About this exercise
Leave the pictures aside and copy all the data exactly.

Record set
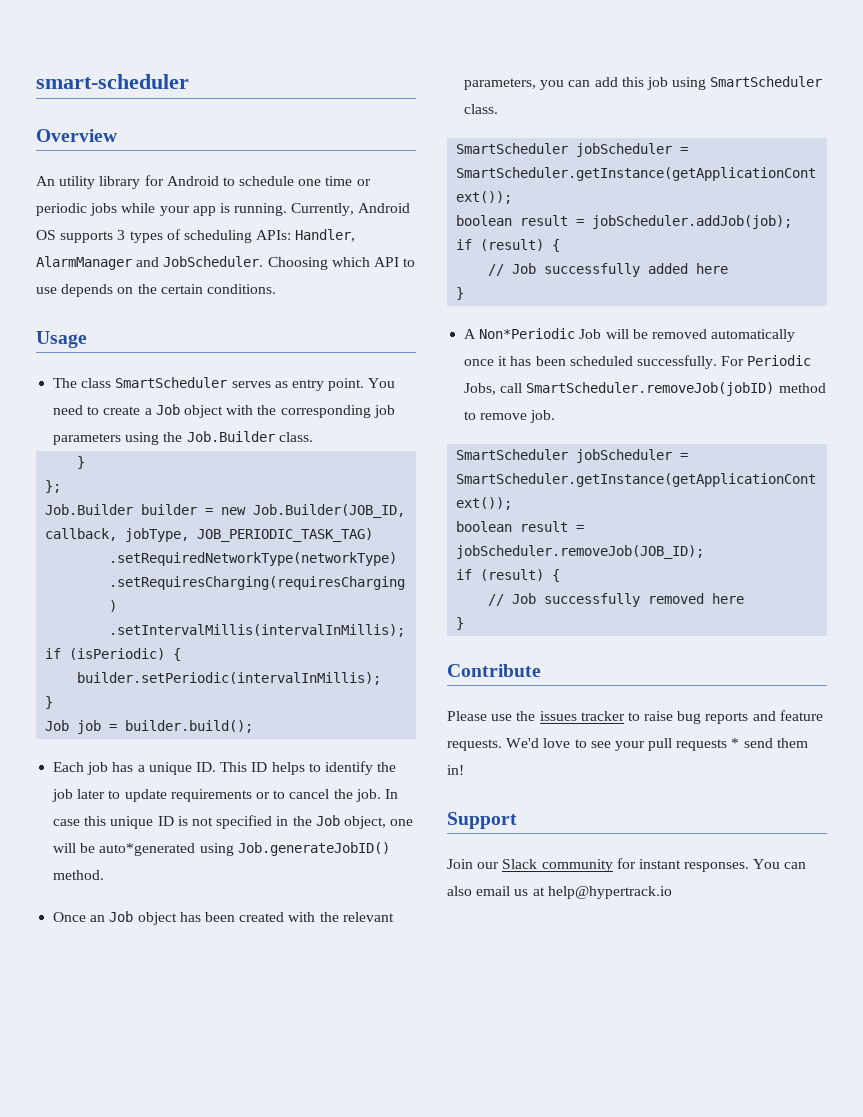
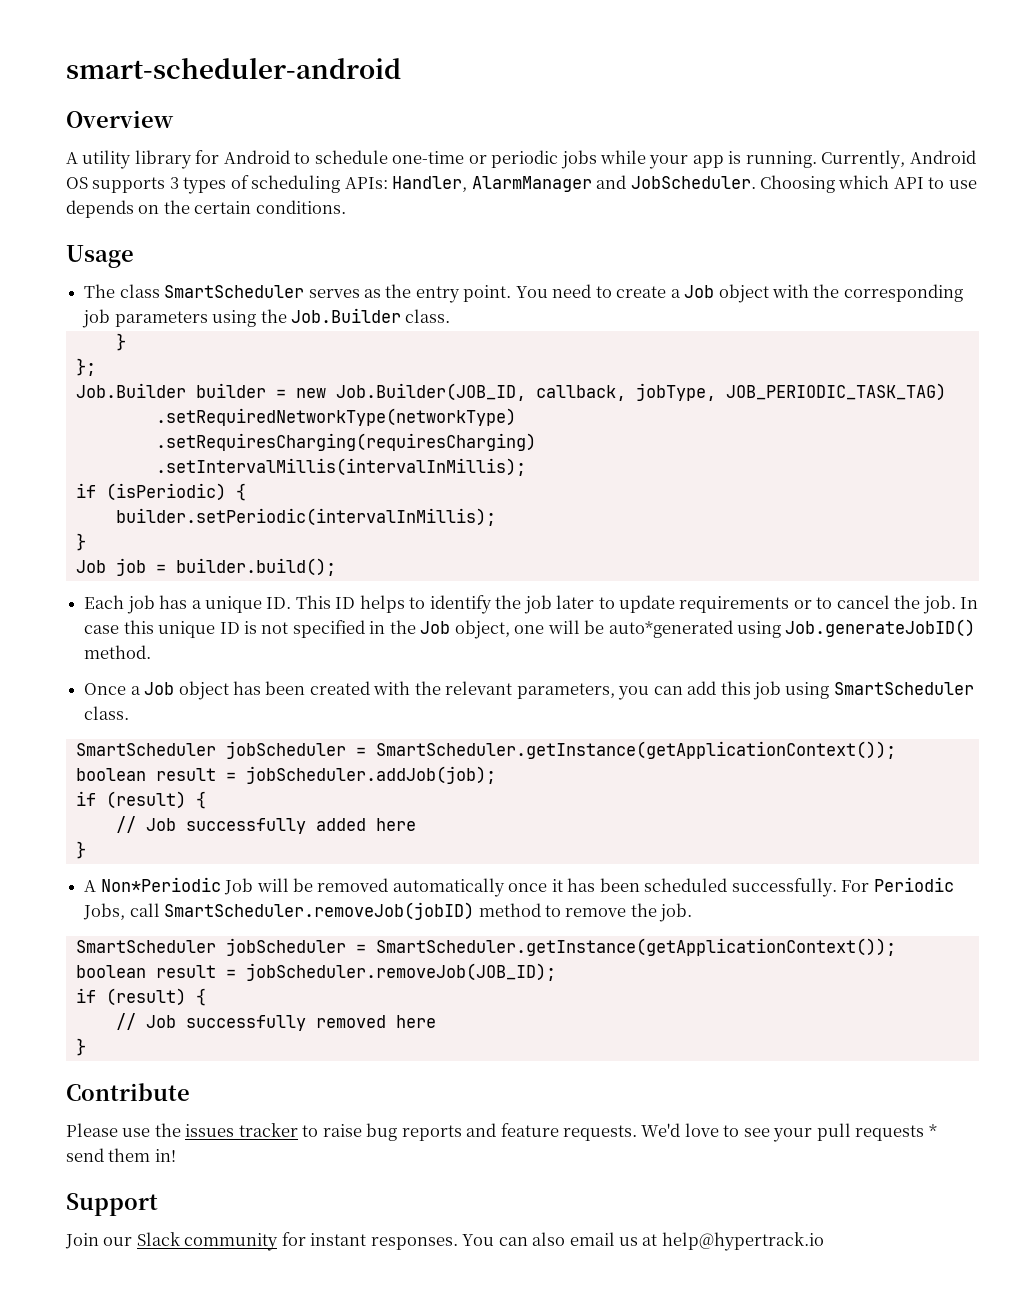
[36,74,189,89] smart-scheduler -> [66,58,401,79] smart-scheduler-android
[36,176,55,186] An -> [66,152,78,164] A
[298,176,353,186] one time -> [392,151,465,164] one-time
(288, 384) none -> [385,284,412,298] the
[90,915,106,922] an -> [130,686,141,695] a
(528, 416) none -> [630,903,657,917] the

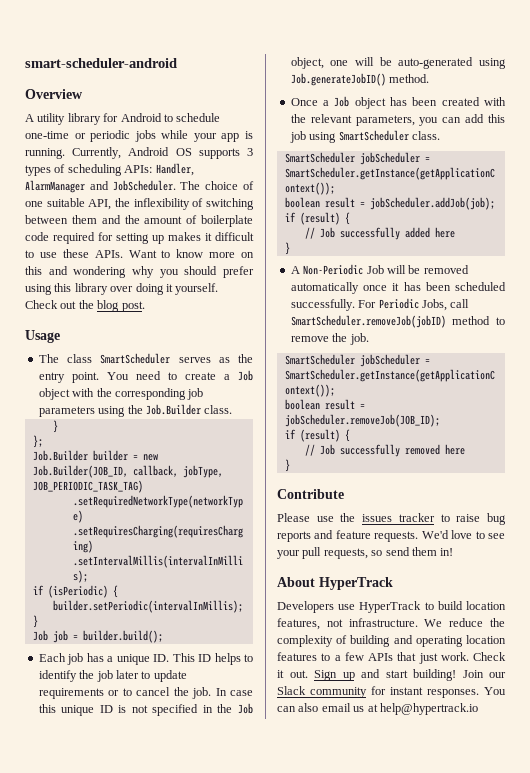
[760,175,977,193] [66,200,346,218] Choosing which API to use depends on the certain conditions. -> [180,181,255,190] [25,198,254,210] [25,215,253,227] [25,232,254,244] [25,249,254,258] [25,266,254,278] [25,283,219,295] [25,300,145,312] The choice of one suitable API, the inflexibility of switching between them and the amount of boilerplate code required for setting up makes it difficult to use these APIs. Want to know more on this and wondering why you should prefer using this library over doing it yourself. Check out the blog post.
[608,620,733,638] auto*generated -> [398,57,474,69] auto-generated
[100,877,221,892] Non*Periodic -> [303,264,364,275] Non-Periodic
[855,1124,937,1141] requests * -> [323,548,383,559] requests, so
[66,1193,158,1216] Support // -> [277,577,393,590] [277,601,506,613] [277,618,505,630] [277,635,506,647] [277,652,506,664] [277,669,456,681] About HyperTrack // Developers use HyperTrack to build location features, not infrastructure. We reduce the complexity of building and operating location features to a few APIs that just work. Check it out. Sign up and start building!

Exercise output
[36,74,189,89] smart-scheduler -> [66,58,401,79] smart-scheduler-android
[36,176,55,186] An -> [66,152,78,164] A
[298,176,353,186] one time -> [392,151,465,164] one-time
(288, 384) none -> [385,284,412,298] the
[90,915,106,922] an -> [130,686,141,695] a
(528, 416) none -> [630,903,657,917] the

[760,175,977,193] [66,200,346,218] Choosing which API to use depends on the certain conditions. -> [180,181,255,190] [25,198,254,210] [25,215,253,227] [25,232,254,244] [25,249,254,258] [25,266,254,278] [25,283,219,295] [25,300,145,312] The choice of one suitable API, the inflexibility of switching between them and the amount of boilerplate code required for setting up makes it difficult to use these APIs. Want to know more on this and wondering why you should prefer using this library over doing it yourself. Check out the blog post.
[608,620,733,638] auto*generated -> [398,57,474,69] auto-generated
[100,877,221,892] Non*Periodic -> [303,264,364,275] Non-Periodic
[855,1124,937,1141] requests * -> [323,548,383,559] requests, so
[66,1193,158,1216] Support // -> [277,577,393,590] [277,601,506,613] [277,618,505,630] [277,635,506,647] [277,652,506,664] [277,669,456,681] About HyperTrack // Developers use HyperTrack to build location features, not infrastructure. We reduce the complexity of building and operating location features to a few APIs that just work. Check it out. Sign up and start building!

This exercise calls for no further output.